Passage provided:

--

Paradoxically, and with strategic focus, Brexit may be the catalyst to address the enduring issues in the construction industry. In the meantime, the longer-term impacts of Brexit are still difficult to quantify, and there is still a need for construction to access the single labour market. With a skills shortage and demand for many trades high, any limitations introduced over the near-term, or even indicated to be implemented, will compound the skills crunch.
All work construction output nudged higher in Q1 2017 versus Q4 2016. However, the level of growth was underwhelming at 0.2%. A rolling three-month average makes the yearly rate of change look more respectable at 1.8%. Although the monthly change at March 2017 increased by 2.4% versus the same month in 2016, the new figure does mark the third consecutive decrease in the month-on-month trend. Continuing month-on-month declines could be cause for concern.

--

[Page text data extracted]
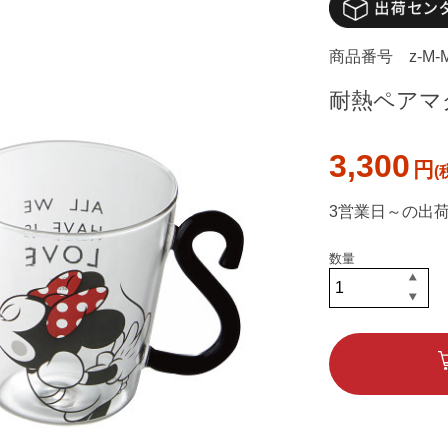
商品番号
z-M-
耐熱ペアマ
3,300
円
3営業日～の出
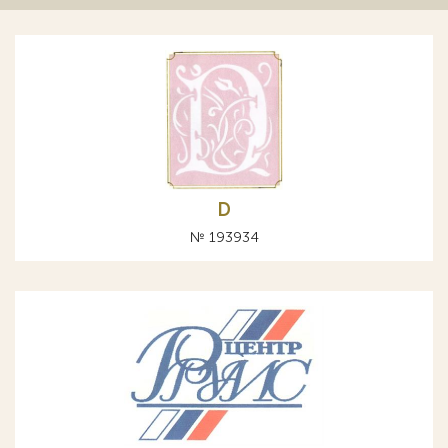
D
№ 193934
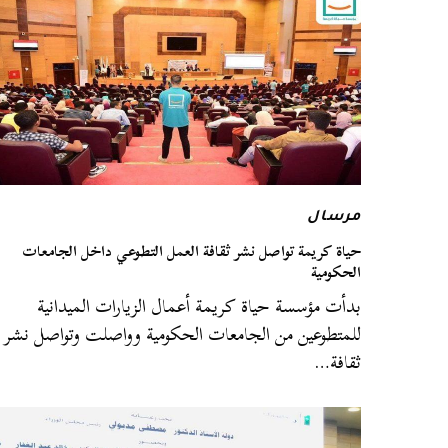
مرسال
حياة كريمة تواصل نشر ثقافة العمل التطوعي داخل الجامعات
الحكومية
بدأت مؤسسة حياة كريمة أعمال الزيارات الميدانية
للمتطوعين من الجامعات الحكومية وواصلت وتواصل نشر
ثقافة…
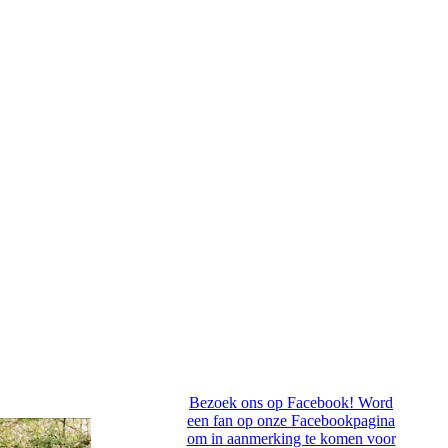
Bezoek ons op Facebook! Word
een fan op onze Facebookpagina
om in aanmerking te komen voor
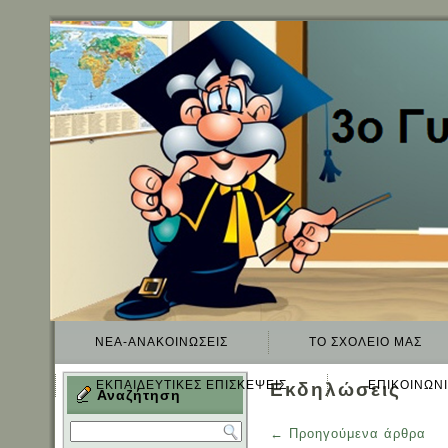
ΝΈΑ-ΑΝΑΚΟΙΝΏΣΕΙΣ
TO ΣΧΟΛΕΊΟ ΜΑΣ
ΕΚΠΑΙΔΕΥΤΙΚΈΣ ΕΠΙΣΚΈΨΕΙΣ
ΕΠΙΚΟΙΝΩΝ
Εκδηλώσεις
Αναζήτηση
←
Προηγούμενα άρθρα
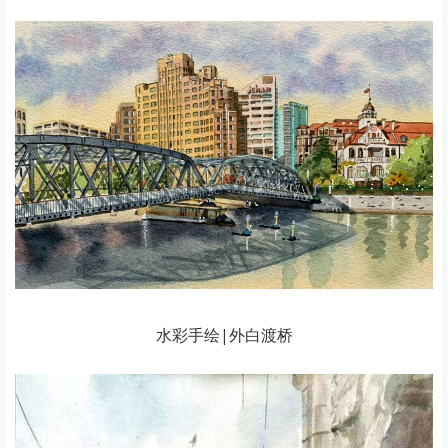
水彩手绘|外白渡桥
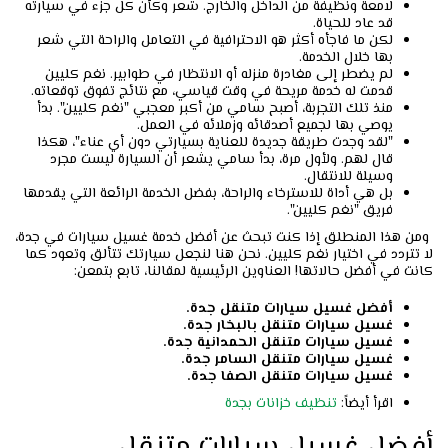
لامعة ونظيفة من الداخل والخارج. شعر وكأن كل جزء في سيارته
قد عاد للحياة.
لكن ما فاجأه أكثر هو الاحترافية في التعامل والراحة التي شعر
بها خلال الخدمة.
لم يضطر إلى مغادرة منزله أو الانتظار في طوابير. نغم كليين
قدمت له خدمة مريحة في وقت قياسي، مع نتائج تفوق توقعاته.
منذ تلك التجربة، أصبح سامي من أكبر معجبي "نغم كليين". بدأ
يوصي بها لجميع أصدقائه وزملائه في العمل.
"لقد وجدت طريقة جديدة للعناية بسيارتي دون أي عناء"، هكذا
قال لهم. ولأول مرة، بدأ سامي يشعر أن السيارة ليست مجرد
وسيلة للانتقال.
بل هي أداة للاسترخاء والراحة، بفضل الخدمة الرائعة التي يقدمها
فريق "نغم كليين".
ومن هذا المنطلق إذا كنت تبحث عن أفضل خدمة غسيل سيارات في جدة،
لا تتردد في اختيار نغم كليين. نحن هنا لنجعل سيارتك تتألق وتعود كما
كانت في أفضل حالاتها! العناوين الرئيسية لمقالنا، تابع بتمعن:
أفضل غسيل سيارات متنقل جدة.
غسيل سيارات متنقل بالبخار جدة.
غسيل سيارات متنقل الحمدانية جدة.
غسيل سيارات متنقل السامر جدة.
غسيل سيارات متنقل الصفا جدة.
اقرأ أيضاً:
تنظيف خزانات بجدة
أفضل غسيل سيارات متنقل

--

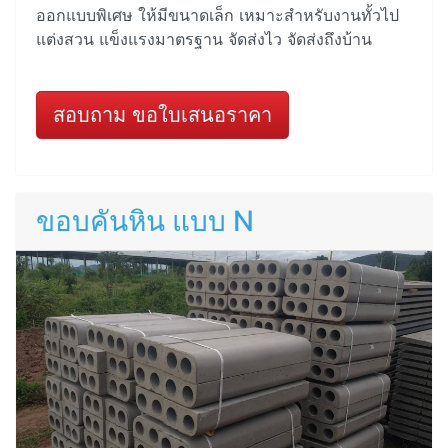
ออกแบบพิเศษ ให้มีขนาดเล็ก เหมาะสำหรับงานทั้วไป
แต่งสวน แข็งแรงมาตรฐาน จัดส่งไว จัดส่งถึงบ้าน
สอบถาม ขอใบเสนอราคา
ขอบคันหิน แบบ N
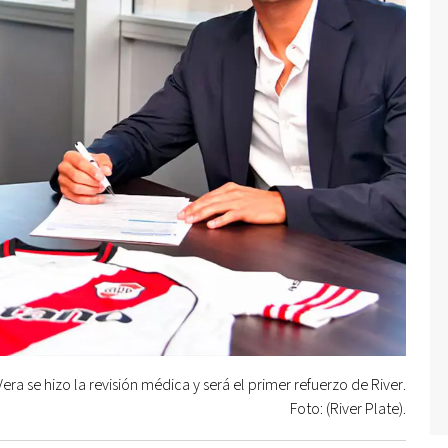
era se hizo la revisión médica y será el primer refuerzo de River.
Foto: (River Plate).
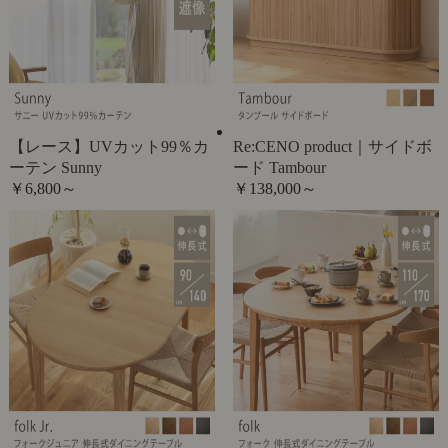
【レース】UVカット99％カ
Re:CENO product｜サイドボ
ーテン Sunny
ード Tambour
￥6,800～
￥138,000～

--

Directive: Pick up the passage on Brexit and construction output after its last sentence and write the next part. The listing was taken from a separate source.

Result below:
All sectors now display slower or slowing trends of yearly change for new work. Only the public other work and public housing sectors posted an improving picture over the year on a three-month moving average basis. But this is not necessarily grounds for optimism in view of the public sector’s diminished output trend from 2010 onwards. The private housing sector is that to watch, given its importance to industry output over recent years. Having posted its highest quarterly output volume for 20 years in Q1 2017, if this sector slows, there will be tangible effects to the industry – and with higher uncertainty in the background. This would be significant as it was the engine of construction industry new workload for so long.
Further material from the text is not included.